Bilindiği gibi Hükümet kanadı tarafından bundan bir süre önce cari açığın kontrolü açısından bankacılık sektöründe 2011 yılında toplam kredi büyümesinin %25'i aşmaması gerektiği ifade edilmişti. Ancak, zorunlu karşılık artışlarıyla zaten hissedilir ölçüde kârlılık azalması yaşayan bankalar bir de böyle bir kısıtlamanın söz konusu olabileceğini duyunca, kredilerini azaltmak şöyle dursun, bir an önce artırarak kârlarını maksimize etmeye çalıştılar. Geldiğimiz noktada ise Hükümet'in başında şöyle bir sorun oluştu: Son 2 aydaki kredi artışlarını aynı hızda ileriye doğru projekte edersek yaklaşık olarak 2 ay sonra %25 sınırına ulaşılmış olacak. Peki, o gün geldiğinde ne olacak? Ya Hükümet bir risk sınırı olarak belirlediği %25'i görmemezlikten gelerek kendiyle çelişkiye düşecek, ya da kredileri donduracak. Resesyonda olmayan, belirli bir büyüme ivmesi içinde giden bir ekonomide kredi musluklarının yılsonuna kadar (tam 4.5 ay!) tamamen kapalı kalması, o ekonomiyi çok ciddi (ve de çok da gereksiz) bir daralma içine sokar. Tüketicileri bir kenara bıraksak bile, reel yatırım için kredi isteyen var, özelleştirme finansmanı için kredi isteyen var, işletme sermayesi ihtiyacı için kredi isteyen var, var oğlu var. BDDK'nın bir Kredi Komitesi kurup "sen şuna kredi ver, buna verme" diyecek hali yok herhalde. Bu limitin afakiliğini ve fiiliyatta uygulanmasının imkansızlığını biraz geç de olsa kavrayan Hükümet şimdi daha "demokratik" ve dolaylı yollardan kredileri yavaşlatmanın çarelerini arıyor.

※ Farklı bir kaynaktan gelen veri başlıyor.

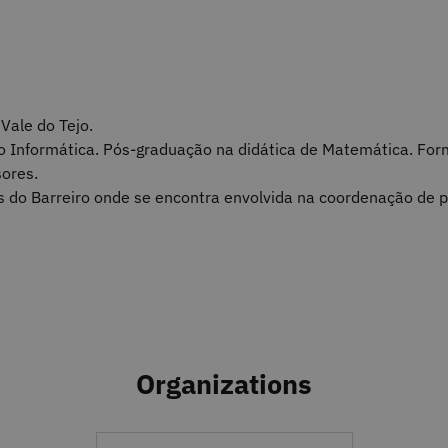
Vale do Tejo.
Informática. Pós-graduação na didática de Matemática. Forma
ores.
 do Barreiro onde se encontra envolvida na coordenação de p
Organizations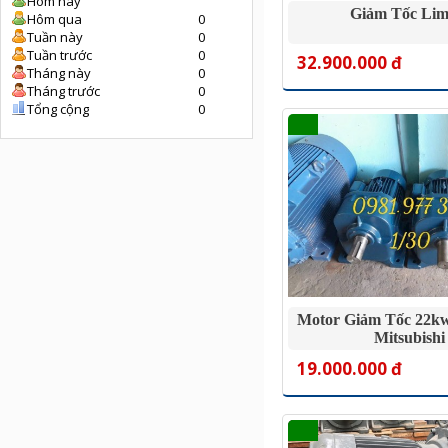
Hôm nay
Giảm Tốc Lim
Hôm qua
0
Tuần này
0
Tuần trước
0
32.900.000 đ
Tháng này
0
Tháng trước
0
Tổng cộng
0
Motor Giảm Tốc 22kw 
Mitsubishi
19.000.000 đ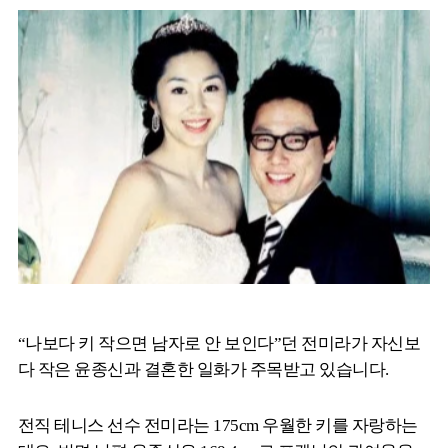
“나보다 키 작으면 남자로 안 보인다”던 전미라가 자신보
다 작은 윤종신과 결혼한 일화가 주목받고 있습니다.
전직 테니스 선수 전미라는 175cm 우월한 키를 자랑하는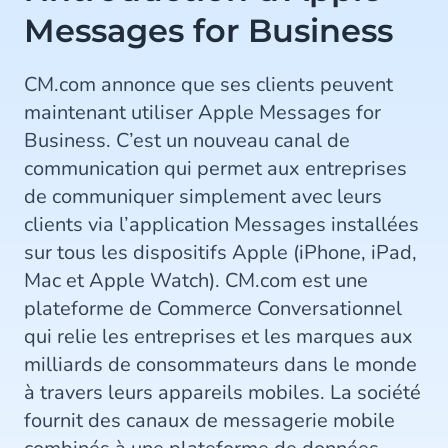
Messages for Business
CM.com annonce que ses clients peuvent
maintenant utiliser Apple Messages for
Business. C’est un nouveau canal de
communication qui permet aux entreprises
de communiquer simplement avec leurs
clients via l’application Messages installées
sur tous les dispositifs Apple (iPhone, iPad,
Mac et Apple Watch). CM.com est une
plateforme de Commerce Conversationnel
qui relie les entreprises et les marques aux
milliards de consommateurs dans le monde
à travers leurs appareils mobiles. La société
fournit des canaux de messagerie mobile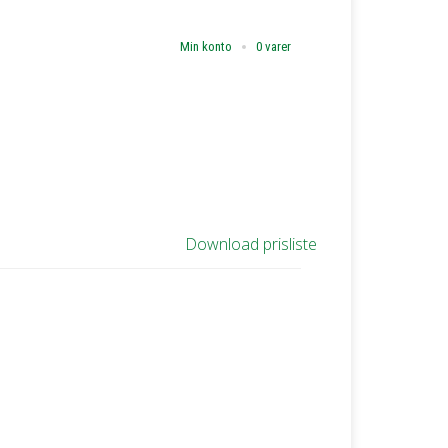
Min konto
0 varer
Download prisliste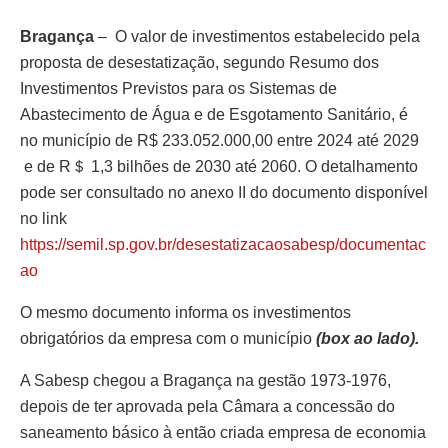
Bragança
– O valor de investimentos estabelecido pela
proposta de desestatização, segundo Resumo dos
Investimentos Previstos para os Sistemas de
Abastecimento de Água e de Esgotamento Sanitário, é
no município de R$ 233.052.000,00 entre 2024 até 2029
e de R＄ 1,3 bilhões de 2030 até 2060. O detalhamento
pode ser consultado no anexo II do documento disponível
no link
https://semil.sp.gov.br/desestatizacaosabesp/documentac
ao
O mesmo documento informa os investimentos
obrigatórios da empresa com o município
(box ao lado).
A Sabesp chegou a Bragança na gestão 1973-1976,
depois de ter aprovada pela Câmara a concessão do
saneamento básico à então criada empresa de economia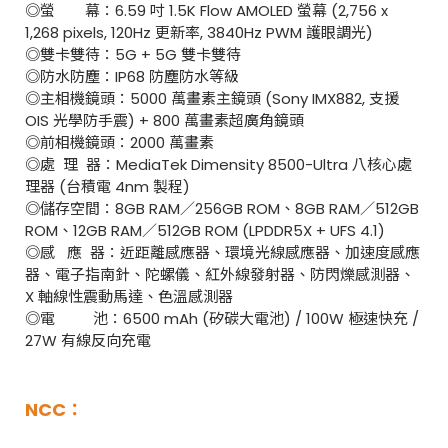
◎螢 幕：6.59 吋 1.5K Flow AMOLED 螢幕 (2,756 x
1,268 pixels, 120Hz 更新率, 3840Hz PWM 護眼調光)
◎雙卡雙待：5G + 5G 雙卡雙待
◎防水防塵：IP68 防塵防水等級
◎主相機鏡頭：5000 萬畫素主鏡頭 (Sony IMX882, 支援
OIS 光學防手震) + 800 萬畫素超廣角鏡頭
◎前相機鏡頭：2000 萬畫素
◎處 理 器：MediaTek Dimensity 8500-Ultra 八核心處
理器 (台積電 4nm 製程)
◎儲存空間：8GB RAM／256GB ROM、8GB RAM／512GB
ROM、12GB RAM／512GB ROM (LPDDR5X + UFS 4.1)
◎感 應 器：近距離感應器、環境光線感應器、加速度感應
器、電子指南針、陀螺儀、紅外線發射器、防閃爍感測器、
X 軸線性震動馬達、色溫感測器
◎電 池：6500 mAh (矽碳大電池) / 100W 極速快充 /
27W 有線反向充電
NCC：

Aslında kredi arzını kontrol etmeye çalışarak cari açığı kontrol altına almak çok da etkili bir strateji değil. Bunun yerine kredi talebini azaltmaya çalışmak daha doğru. Bu bağlamda, önümüzdeki günlerde kredilerdeki KKDF oranlarında ve otomotiv başta olmak üzere bazı malların ÖTV'sinde bir miktar artışa gidilmesi şaşırtıcı olmayacaktır. Bu tedbirler kredi ve ithalat talebinde bir miktar azalma ve kamu maliyesinde de iyileşme sağlayacaktır. Bazı kesimlerin "vergi artışları enflasyonu da artırır" şeklindeki itirazları ise çok da anlamlı değil. Evet, bu durumda fiyat seviyeleri bir defalık artar, ama ileriye dönük enflasyon beklentileri ise aksine azalır.
Herkesin bildiği gibi ekonomiyi kaza yapmadan soğutmanın esas yolu ise doğrudan politika faizlerinin artırılması. Ayrıca artık enflasyonda gelinen nokta da bir faiz artırımına yeşil ışık yakacak düzeyde. Ancak gerek Hükümet'in "0" faiz söylemi, gerekse de MB'nin "faiz artışı sıcak para girişine sebep olur" iddiası, aslında ilk düşünülmesi gereken bu tedbirin alınmasını geciktiriyor. Tahminim, MB'nın faiz artış silahını ancak ve ancak döviz piyasasında gözle görülür bir bozulma ve kurlarda kalıcı bir ivmelenme olması durumunda devreye sokacağı yönünde. (Son günlerde bu yönde işaretler de alınmıyor değil, hani!)